Can you help with the solution for the same?
This might work for you (GNU sed):
sed -r 's/([^",]*("[^"]*"[^",]*)*),/\1\n/g' file
Replace all commas not surrounded by double quotes with newlines.
In more depth: Group zero or more characters that do not contain double quotes or commas, followed by zero or more groups of double quotes followed by zero or more non double quote characters (may be commas), followed by a double quote followed by zero or more characters that do not contain double quotes, followed by a comma, and replace the final comma by a newline. Do this globally throughout the file.
Now if the double quotes or commas are quoted ...

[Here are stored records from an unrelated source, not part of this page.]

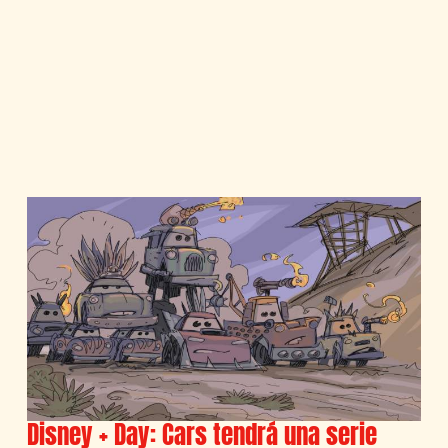
Disney + Day: Cars tendrá una serie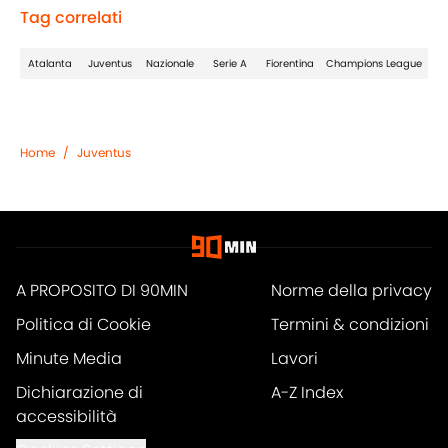
Tag correlati
Atalanta
Juventus
Nazionale
Serie A
Fiorentina
Champions League
Home
/
Juventus
A PROPOSITO DI 90MIN
Norme della privacy
Politica di Cookie
Termini & condizioni
Minute Media
Lavori
Dichiarazione di
A-Z Index
accessibilità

sed is for simple subsitutions on individual lines, that is all. For anything else such as your problem you should be using awk. See What's the most robust way to efficiently parse CSV using awk? for how to robustly handle CSV with any awk, even if the fields contain newlines but wrt your specific problem - you said you can't use FPAT but FPAT is just a GNU shorthand for a while(match()) loop in any awk so if you can't do this:
$ awk -v FPAT='[^,]+|"[^"]+"' '{for (i=1; i<=NF;i++) print i, "<" $i ">"}' file
1 <123>
2 <"john,test">
3 <John"test>
4 <""john"">
5 <345>
then do this instead:
$ awk '{ while ( match($0,/[^,]+|"[^"]+"/) ) { print ++i, "<" substr($0,RSTART,RLENGTH) ">"; $0=substr($0,RSTART+RLENGTH) } }' file
1 <123>
2 <"john,test">
3 <John"test>
4 <""john"">
5 <345>